/ IHRights#Iran: Hossein Amaninejad and Hamed Yavari were executed in Hamedan Central Prison on 11 June. Hossein was arrested… https://t.co/3lnMTwFH6z13 Jun

Forced Televised Confessions in 2022

6 Jul 23
Forced Televised Confessions in 2022

The Islamic Republic has used “televised confessions” as a propaganda tool aimed at creating fear and justifying the heavy sentences handed down to its political opponents and activists, since its inception in 1979. Such confessions are extracted after physical or/and psychological torture, lengthy solitary confinement, threats or promises of reduction in the gravity of sentences. The confessions are often aired after arrest, following public protests to a sentence, or immediately prior to or after the execution as a means of reducing backlash. 

The first forced confessions in the current nationwide protests were aired on September 24, a week after the start of the nationwide protests. The majority of the confessions were aired after arrest and prior to any legal proceedings taking place.

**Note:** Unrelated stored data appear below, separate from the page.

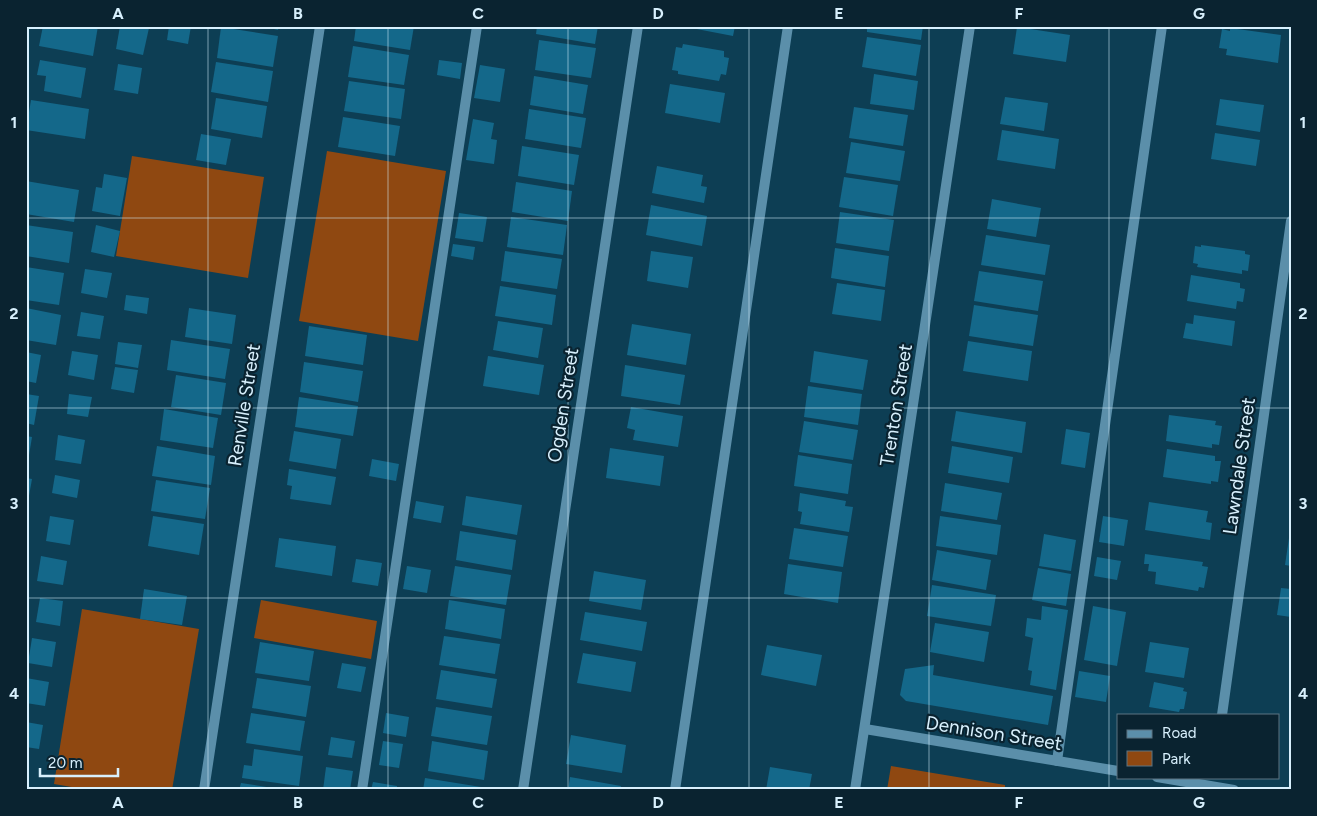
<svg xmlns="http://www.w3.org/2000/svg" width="1317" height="816" viewBox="0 0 1317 816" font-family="Figtree,sans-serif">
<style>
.green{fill:#8f4811}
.building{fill:#14688a}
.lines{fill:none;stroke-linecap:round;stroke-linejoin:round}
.lane{stroke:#5b8faa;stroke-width:10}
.street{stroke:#5b8faa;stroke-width:10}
.grid{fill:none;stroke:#d8f0fd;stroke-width:1;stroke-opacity:0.55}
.labels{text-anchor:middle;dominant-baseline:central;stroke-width:4.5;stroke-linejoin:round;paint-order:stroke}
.street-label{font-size:19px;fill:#d8f0fd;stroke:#0a2330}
.neatline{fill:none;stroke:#d8f0fd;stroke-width:2}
.grid-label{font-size:16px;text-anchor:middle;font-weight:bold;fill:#d8f0fd}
</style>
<rect width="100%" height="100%" fill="#0d3e54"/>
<g class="green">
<polygon points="327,151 446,171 418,341 299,321"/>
<polygon points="132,156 264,177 248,278 116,256"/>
<polygon points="261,600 377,621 371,659 254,638"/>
<polygon points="82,609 199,629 172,790 89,790 54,784"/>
<polygon points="891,766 1005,785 1005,790 887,790"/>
</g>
<g class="building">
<polygon points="43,26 98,26 93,56 39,46"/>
<polygon points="120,26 149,28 143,55 116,49"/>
<polygon points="169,26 191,26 188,44 167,40"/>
<polygon points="261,26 279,26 278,30"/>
<polygon points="356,26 414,26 410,50 354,41"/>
<polygon points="537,26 598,26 595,44 536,34"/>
<polygon points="681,26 735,26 733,36"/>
<polygon points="867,26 923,26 921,40 867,32"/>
<polygon points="221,27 278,36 273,67 217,58"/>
<polygon points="1017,27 1070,35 1066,62 1013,54"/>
<polygon points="1230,28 1281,35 1278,63 1226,55 1227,49 1219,48 1222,29 1230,31"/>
<polygon points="867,37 921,45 916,76 862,67"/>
<polygon points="539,40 596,48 591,78 535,70"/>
<polygon points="683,44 724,51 724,57 729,58 726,75 721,74 719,81 678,74 678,71 672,70 676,47 682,48"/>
<polygon points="353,46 409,55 404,85 348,77"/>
<polygon points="40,60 86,68 81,98 44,91 46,76 37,75"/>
<polygon points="439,60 462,63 460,79 437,75"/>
<polygon points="216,62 273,71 268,102 211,92"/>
<polygon points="118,64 142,68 138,94 114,90"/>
<polygon points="480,65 505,69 500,102 474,98"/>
<polygon points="874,74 918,81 914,110 870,104"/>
<polygon points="534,76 588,85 583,114 530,105"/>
<polygon points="349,81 405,89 401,119 344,111"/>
<polygon points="670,84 725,93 720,123 665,113"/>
<polygon points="1005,97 1048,103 1044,131 1000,124"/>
<polygon points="216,98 267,106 262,138 211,129"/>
<polygon points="1220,99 1264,105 1260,132 1216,125"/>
<polygon points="31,100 89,109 85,139 26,130"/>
<polygon points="854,107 908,115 903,146 849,138"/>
<polygon points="529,109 586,118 581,148 525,139"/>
<polygon points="343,117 400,126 395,156 338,147"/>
<polygon points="473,119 494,123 491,139 497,140 494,164 466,160"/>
<polygon points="1002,130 1059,139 1055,169 997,160"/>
<polygon points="1215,133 1260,140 1256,166 1211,159"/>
<polygon points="201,134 231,139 226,165 196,160"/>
<polygon points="851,142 905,151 900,181 846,173"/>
<polygon points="522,146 579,155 574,185 518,176"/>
<polygon points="657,166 703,175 701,186 707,187 704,203 652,193"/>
<polygon points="104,174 127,178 120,216 92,211 96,187 102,188"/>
<polygon points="844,177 898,185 893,216 839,207"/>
<polygon points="26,181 79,190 74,222 26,214"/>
<polygon points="516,182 572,191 568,221 512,212"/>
<polygon points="992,199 1041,208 1036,237 987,229"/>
<polygon points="651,205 707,216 702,246 646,235"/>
<polygon points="840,212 894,220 889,251 836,243"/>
<polygon points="459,213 487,217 483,242 455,238"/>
<polygon points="511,217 567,225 563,255 507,247"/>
<polygon points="26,225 73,232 69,263 26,256"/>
<polygon points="96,225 120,231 114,257 91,252"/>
<polygon points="986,235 1050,245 1045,275 981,265"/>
<polygon points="453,244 475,247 473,260 451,256"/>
<polygon points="1201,245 1245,251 1245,254 1250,255 1248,271 1242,270 1242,274 1197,267 1198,264 1193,263 1195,246 1201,247"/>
<polygon points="835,248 889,256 885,287 831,278"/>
<polygon points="505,251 562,259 557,289 501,281"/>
<polygon points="651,251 693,257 688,288 647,281"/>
<polygon points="26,267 64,273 59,305 26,300"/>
<polygon points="85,269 112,273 107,298 81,293"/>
<polygon points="979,271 1043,281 1038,311 974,301"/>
<polygon points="1191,275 1240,283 1240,288 1245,289 1243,302 1237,301 1236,309 1187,301"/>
<polygon points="837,283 885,290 881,321 832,314"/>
<polygon points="500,286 556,295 552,325 495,316"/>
<polygon points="126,295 149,298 147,314 124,310"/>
<polygon points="974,305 1038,315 1033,346 969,336"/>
<polygon points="26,308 61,315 56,345 26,340"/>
<polygon points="189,308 236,315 232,344 185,337"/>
<polygon points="81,312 104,316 100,339 77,336"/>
<polygon points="1194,315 1235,321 1232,346 1183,338 1186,323 1193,324"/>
<polygon points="498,321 543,328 538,358 493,350"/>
<polygon points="632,324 691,334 686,365 627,355"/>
<polygon points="309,326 367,335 363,365 305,356"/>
<polygon points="171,340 230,349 225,379 167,370"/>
<polygon points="968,341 1032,351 1028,381 963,371"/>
<polygon points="118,342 142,345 138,368 115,364"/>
<polygon points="72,351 98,355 94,380 68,375"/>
<polygon points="814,351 868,360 863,390 810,382"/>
<polygon points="26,352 41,355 36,383 26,381"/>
<polygon points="488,356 544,365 539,395 483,386"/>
<polygon points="304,362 363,371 358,402 300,392"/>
<polygon points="625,365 685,375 680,405 621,396"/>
<polygon points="115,367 138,370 134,393 111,389"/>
<polygon points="176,375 226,383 221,415 171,407"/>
<polygon points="808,386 862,394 858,425 804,417"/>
<polygon points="26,394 39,396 34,425 26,423"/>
<polygon points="69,394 92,397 88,417 67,414"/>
<polygon points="299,397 358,406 353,436 295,427"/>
<polygon points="631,407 683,416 678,447 633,440 635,430 627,428"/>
<polygon points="164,409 218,418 213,448 160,440"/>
<polygon points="956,411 1026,422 1022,453 951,441"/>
<polygon points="1169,415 1216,421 1215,425 1222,426 1219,445 1212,444 1212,448 1166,441"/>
<polygon points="804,421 858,430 853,460 799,452"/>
<polygon points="1066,429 1090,433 1085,468 1061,464"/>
<polygon points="294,431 341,439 336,469 289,461"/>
<polygon points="58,435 85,440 81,464 55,460"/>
<polygon points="26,436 32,437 27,467 26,467"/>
<polygon points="157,446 215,456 211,485 152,476"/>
<polygon points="952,446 1013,457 1009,483 948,473"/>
<polygon points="610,448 664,456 660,486 606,478"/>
<polygon points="1167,449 1215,456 1215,461 1221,461 1218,482 1211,481 1211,484 1163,477"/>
<polygon points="798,455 852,464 848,494 794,486"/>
<polygon points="372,459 399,464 396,481 369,476"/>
<polygon points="289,469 336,477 331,505 290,499 292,486 287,485"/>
<polygon points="55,475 80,480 77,498 52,493"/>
<polygon points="26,478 32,479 27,507 26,507"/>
<polygon points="156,480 210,488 205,519 151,511"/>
<polygon points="945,483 1002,493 997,520 941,511"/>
<polygon points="800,493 846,501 845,506 853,507 849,532 800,524 802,512 798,511"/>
<polygon points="466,496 522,505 517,535 462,525"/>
<polygon points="416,501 444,506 441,523 413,518"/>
<polygon points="1149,502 1208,511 1206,522 1212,523 1210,540 1145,530"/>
<polygon points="50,516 74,520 70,545 46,541"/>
<polygon points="153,516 204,524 199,555 148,546"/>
<polygon points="940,516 1001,525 997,555 936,546"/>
<polygon points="1103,516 1128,520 1124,546 1099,542"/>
<polygon points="794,528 848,536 843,567 789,559"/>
<polygon points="460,531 516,540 512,570 456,560"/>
<polygon points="1044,534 1076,540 1071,571 1039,566"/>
<polygon points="279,538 336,546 332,576 275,567"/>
<polygon points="1289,538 1291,538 1291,566 1285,565"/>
<polygon points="937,550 991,560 986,590 932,580"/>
<polygon points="1145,554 1203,562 1202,566 1208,567 1204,588 1199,587 1198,591 1155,584 1156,572 1148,571 1149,564 1144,564"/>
<polygon points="41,556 67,561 63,585 37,581"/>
<polygon points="1097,557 1121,561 1117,580 1094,576"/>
<polygon points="356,559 382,563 378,586 352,582"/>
<polygon points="788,564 842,572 838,603 784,594"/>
<polygon points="407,566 431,570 427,593 403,589"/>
<polygon points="455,566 511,575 506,605 450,596"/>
<polygon points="1038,568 1071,574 1066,606 1032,600"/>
<polygon points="594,571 646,580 641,610 589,601"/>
<polygon points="932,585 996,595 991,626 927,616"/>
<polygon points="1281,588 1291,589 1291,617 1277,615"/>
<polygon points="144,589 187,596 182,625 140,619"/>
<polygon points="40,598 63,601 60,626 36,622"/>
<polygon points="449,600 505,609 501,639 445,629"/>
<polygon points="1042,606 1068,610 1056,690 1030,685 1032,671 1028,670 1033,638 1025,636 1027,618 1041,620"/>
<polygon points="1093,606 1126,612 1117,666 1084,660"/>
<polygon points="585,612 647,622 642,651 580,640"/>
<polygon points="935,623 989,632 984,662 930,652"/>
<polygon points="444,636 500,644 495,674 439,665"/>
<polygon points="32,638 56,642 52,667 28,663"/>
<polygon points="260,642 314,651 309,681 255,673"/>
<polygon points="1150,642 1189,648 1184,678 1145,672"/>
<polygon points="767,645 822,655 816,686 761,675"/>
<polygon points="583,653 636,662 631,692 577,683"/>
<polygon points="342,663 366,667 361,692 337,688"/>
<polygon points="934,665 933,675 1053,696 1048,725 906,701 900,695 905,669"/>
<polygon points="441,670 497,679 492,708 436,699"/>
<polygon points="1079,671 1110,676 1106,702 1075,697"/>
<polygon points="26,678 49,682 45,706 26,703"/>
<polygon points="257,678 311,686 306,717 252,708"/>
<polygon points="1154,682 1184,688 1183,691 1187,692 1184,709 1180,709 1179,712 1149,707"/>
<polygon points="436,707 492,716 487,745 431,736"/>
<polygon points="251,713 305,721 300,751 246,743"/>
<polygon points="386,713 409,717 406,737 383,733"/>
<polygon points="26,722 43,725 39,749 26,747"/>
<polygon points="571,735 626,745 622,773 566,764"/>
<polygon points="331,737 355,741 352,758 328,755"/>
<polygon points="383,741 403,744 399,768 379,765"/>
<polygon points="432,741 488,751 484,780 428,771"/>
<polygon points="254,749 303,756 299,786 242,778 244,765 252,766"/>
<polygon points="326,767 353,771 350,790 323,790"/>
<polygon points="770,767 812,774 809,790 766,790"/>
<polygon points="570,777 621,786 620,790 568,790"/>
<polygon points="425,778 481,787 481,790 423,790"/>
<polygon points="373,782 397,786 397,790 371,790"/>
<polygon points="241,783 279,789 279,790 239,790"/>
</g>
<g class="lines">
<g class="lane">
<polyline points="1057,761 1162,26"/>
<polyline points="362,790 477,26"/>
<polyline points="675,790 788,26"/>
</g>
<g class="street">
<polyline points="1222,715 1291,221"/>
<polyline points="865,729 1118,771"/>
<polyline points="1157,777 1234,790"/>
<polyline points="204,790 320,26"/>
<polyline points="523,790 638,26"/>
<polyline points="855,790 970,26"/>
</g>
</g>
<path class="grid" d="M208,26v764M388,26v764M568,26v764M749,26v764M929,26v764M1109,26v764M26,218h1265M26,408h1265M26,598h1265"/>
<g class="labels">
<g class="street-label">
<text transform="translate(244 405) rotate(-81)">Renville Street</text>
<text transform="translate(563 405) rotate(-81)">Ogden Street</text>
<text transform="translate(896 405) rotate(-81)">Trenton Street</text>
<text transform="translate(1239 466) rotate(-82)">Lawndale Street</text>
<text transform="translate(994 733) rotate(9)">Dennison Street</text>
</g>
</g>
<rect width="1317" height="816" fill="none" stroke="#0a2330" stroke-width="55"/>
<rect x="1117" y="714" width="162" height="65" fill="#0a2330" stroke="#5c7582"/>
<rect x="1127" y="730" width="25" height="8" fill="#5b8faa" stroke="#5c7582"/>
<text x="1162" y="738" font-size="15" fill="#d8f0fd">Road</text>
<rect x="1127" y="751" width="25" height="15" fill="#8f4811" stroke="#5c7582"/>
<text x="1162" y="764" font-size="15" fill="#d8f0fd">Park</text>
<path d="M40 768v8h78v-8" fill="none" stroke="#d8f0fd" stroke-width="2.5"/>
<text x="48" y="768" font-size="15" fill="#d8f0fd" stroke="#0a2330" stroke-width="4" paint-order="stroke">20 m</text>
<rect x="28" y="28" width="1262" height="760" class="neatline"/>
<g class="grid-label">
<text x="118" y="19">A</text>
<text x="298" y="19">B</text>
<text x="478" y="19">C</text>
<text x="658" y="19">D</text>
<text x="839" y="19">E</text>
<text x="1019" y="19">F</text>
<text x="1199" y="19">G</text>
<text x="14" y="128">1</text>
<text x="1303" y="128">1</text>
<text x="14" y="319">2</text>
<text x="1303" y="319">2</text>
<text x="14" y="509">3</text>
<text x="1303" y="509">3</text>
<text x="14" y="699">4</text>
<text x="1303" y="699">4</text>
<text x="118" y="808">A</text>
<text x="298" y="808">B</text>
<text x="478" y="808">C</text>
<text x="658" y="808">D</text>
<text x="839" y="808">E</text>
<text x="1019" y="808">F</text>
<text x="1199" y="808">G</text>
</g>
</svg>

This is a clear violation of the defendants’ right to be presumed innocent until proven guilty and fair trial rights.

When protester Majidreza Rahnavard was paraded before state cameras, he was blindfolded and his left arm had already been broken under torture. He was also forced to record other forced televised confessions. Majidreza was executed publicly at the scene of his alleged crime on December 12.

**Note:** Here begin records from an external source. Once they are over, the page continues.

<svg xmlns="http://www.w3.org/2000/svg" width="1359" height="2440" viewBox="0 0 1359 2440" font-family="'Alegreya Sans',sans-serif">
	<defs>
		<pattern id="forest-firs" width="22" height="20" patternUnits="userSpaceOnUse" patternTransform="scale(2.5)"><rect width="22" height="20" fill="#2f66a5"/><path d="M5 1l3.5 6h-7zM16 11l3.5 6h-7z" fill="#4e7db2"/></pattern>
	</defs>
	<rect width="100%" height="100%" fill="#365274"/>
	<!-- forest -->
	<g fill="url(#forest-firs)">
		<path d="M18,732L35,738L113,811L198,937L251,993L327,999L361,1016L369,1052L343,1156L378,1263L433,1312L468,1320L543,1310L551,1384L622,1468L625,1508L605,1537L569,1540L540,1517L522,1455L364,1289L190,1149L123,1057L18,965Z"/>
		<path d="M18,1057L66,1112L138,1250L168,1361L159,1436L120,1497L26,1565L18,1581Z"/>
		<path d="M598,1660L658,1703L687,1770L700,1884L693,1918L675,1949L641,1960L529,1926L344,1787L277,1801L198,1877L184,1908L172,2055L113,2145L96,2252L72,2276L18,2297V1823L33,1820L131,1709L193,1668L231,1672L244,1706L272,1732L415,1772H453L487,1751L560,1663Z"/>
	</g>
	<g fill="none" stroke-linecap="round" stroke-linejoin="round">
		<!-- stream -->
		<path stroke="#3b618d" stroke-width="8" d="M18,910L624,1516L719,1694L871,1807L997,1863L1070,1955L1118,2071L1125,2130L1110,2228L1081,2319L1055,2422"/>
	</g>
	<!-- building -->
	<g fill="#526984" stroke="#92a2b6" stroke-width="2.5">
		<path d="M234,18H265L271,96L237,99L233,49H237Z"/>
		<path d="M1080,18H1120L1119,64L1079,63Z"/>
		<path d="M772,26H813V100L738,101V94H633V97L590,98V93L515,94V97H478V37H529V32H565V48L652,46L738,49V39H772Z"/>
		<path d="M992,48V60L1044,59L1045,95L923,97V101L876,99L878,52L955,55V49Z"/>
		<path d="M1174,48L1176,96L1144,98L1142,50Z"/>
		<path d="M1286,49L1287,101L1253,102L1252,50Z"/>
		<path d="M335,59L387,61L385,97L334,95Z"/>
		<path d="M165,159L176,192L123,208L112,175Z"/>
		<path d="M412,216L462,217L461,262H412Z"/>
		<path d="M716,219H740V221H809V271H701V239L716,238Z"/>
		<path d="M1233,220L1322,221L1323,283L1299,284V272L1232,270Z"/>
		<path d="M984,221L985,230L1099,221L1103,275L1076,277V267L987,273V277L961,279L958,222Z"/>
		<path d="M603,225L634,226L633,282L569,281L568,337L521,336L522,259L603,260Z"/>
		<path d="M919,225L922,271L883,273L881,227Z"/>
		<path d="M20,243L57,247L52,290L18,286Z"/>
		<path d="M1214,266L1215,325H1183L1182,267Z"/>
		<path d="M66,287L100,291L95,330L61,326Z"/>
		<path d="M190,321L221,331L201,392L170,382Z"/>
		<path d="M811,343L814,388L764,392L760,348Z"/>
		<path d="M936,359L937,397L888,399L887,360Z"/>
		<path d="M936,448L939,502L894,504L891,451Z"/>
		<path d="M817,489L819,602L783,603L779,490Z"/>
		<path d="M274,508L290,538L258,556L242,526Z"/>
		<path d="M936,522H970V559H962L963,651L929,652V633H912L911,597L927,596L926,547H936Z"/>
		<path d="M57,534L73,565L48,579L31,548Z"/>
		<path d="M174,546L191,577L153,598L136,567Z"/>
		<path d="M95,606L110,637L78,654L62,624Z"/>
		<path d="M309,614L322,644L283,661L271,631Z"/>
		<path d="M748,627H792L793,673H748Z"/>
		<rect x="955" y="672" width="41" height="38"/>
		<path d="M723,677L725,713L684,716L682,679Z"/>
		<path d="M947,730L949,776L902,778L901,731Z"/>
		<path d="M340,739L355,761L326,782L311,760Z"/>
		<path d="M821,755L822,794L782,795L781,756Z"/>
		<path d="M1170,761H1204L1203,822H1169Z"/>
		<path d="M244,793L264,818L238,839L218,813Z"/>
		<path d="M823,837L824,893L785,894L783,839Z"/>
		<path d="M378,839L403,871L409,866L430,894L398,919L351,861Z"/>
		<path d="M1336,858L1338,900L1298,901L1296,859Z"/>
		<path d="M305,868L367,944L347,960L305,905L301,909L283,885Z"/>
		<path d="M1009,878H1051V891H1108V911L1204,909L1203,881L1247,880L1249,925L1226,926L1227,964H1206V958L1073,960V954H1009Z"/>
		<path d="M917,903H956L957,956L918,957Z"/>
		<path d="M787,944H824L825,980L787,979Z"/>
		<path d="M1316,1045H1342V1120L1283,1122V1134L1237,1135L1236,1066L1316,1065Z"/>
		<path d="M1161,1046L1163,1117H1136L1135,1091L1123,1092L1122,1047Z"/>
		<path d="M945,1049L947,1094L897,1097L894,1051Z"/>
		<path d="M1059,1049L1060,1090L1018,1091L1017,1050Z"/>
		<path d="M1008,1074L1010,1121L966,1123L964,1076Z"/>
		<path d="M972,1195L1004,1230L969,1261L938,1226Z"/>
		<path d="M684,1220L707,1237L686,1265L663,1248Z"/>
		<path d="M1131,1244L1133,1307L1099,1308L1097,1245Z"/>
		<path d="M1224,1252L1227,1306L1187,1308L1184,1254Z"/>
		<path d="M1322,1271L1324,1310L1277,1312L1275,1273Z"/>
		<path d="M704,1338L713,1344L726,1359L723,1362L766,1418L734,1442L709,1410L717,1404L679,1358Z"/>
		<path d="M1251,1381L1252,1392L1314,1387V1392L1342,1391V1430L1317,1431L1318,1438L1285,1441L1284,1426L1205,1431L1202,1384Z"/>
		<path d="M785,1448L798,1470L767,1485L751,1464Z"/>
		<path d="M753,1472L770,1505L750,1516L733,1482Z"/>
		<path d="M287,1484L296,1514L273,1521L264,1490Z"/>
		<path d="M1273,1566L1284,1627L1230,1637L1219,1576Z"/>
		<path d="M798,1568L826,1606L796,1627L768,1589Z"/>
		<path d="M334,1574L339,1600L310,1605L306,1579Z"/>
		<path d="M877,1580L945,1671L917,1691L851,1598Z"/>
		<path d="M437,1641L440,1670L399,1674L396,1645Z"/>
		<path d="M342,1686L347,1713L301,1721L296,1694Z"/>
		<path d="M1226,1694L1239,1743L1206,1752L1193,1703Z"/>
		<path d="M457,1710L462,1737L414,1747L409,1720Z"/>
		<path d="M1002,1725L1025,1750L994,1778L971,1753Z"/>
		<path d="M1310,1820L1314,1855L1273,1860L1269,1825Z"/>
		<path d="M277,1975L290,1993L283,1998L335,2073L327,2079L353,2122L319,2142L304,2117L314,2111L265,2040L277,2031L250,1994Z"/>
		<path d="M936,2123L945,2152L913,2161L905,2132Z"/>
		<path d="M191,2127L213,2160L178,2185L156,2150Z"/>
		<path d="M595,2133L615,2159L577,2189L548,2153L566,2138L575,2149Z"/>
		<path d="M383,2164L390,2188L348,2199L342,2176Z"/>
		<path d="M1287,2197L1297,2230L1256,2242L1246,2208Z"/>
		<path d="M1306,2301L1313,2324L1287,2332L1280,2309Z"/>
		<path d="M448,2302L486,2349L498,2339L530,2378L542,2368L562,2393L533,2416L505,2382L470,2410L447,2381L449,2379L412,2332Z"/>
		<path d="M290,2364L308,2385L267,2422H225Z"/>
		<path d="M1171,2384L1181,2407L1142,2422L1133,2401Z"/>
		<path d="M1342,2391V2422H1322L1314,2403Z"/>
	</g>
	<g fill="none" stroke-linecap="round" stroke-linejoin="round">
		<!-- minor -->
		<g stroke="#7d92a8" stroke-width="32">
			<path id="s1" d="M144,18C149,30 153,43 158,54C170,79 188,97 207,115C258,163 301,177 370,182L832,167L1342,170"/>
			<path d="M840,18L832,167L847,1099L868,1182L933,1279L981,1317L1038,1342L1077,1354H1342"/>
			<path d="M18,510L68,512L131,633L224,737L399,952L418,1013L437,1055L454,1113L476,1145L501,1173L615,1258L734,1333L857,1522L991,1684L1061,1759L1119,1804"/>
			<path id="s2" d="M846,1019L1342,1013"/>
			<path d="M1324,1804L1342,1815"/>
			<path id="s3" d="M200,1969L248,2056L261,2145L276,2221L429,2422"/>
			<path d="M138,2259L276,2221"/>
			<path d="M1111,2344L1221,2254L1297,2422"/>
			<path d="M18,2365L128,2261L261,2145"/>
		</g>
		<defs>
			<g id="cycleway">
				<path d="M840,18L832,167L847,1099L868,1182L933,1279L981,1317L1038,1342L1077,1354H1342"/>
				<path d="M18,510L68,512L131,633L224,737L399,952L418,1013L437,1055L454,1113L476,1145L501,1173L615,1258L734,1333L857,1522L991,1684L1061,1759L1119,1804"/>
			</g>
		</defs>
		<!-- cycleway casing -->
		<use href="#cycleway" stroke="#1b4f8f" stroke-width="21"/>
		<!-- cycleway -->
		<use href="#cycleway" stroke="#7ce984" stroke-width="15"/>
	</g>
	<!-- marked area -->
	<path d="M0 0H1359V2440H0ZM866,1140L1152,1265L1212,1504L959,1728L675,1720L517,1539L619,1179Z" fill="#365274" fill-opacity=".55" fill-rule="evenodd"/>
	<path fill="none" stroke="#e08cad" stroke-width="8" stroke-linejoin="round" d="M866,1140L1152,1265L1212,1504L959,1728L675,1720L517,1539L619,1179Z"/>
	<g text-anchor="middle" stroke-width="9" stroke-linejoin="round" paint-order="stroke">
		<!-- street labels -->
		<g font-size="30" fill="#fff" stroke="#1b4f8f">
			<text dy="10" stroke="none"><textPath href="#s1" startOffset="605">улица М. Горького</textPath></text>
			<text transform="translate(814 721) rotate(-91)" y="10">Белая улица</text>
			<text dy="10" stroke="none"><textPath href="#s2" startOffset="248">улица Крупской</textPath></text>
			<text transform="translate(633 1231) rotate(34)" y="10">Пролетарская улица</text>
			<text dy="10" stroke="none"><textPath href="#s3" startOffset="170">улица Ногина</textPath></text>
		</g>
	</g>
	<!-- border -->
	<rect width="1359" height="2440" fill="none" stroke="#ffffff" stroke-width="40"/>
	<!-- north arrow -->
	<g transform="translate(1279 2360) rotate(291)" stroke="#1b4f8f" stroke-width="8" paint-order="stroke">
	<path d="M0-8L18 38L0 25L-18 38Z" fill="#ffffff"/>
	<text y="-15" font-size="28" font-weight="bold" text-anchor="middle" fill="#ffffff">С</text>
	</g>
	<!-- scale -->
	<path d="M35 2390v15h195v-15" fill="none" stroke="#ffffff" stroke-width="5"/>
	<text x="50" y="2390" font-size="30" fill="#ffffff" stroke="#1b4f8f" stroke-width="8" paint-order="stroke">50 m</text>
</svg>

Top row from left: Seyed Mohammad Hosseini, Mohsen Shekari and Majidreza Rahnavard; middle row: Milad Armoun, Mohammad Mehdi Karami and Mojahed Kourkour; bottom row: Majid Kazemi, Saeed Yaghoubi and Saleh Mirhashemi

 

The forced confessions of at least 37 other protesters facing death penalty charges and those executed were aired prior to any legal proceedings taking place.

At trial, not only are forced confessions used as evidence of guilt, but under threats and coercion, the defendants are often forced to repeat the false accounts in court. Once the defendant has been found guilty, their forced confessions are again used as a propaganda tool to justify their death sentences. This has been the case for sentences that have sparked outrage like that of the defendants in the Karaj case, Mohammad Mehdi Karami, Seyed Mohammad Hosseini, Hamid Ghareh Hassanlu and Reza Aria; defendants in the Isfahan case, Saeed Yaghoubi, Saleh Mirhashemi and Majid Kazem,i and Majidreza Rahnavard. 

Forced confessions are also aired post-execution to justify the inhumane punishment of death. This has been the case for all four protesters executed. The forced confessions of Mohsen Shekari were aired only after he was executed on December 8. In the video, Mohsen’s face was visibly bloodied and bruised. Another visibly injured protester is protest-rapper Toomaj Salehi who was badly beaten during arrest and forced to repent on camera. A clip of his interrogations were also later aired. Toomaj is facing death penalty charges in Isfahan.

On 19 January 2023, the EU Parliament adopted a resolution in which it strongly condemned “the Islamic Republic’s policy of forcing confessions using torture, intimidation, threats against family members or other forms of duress, and the use of these forced confessions to convict and sentence protesters.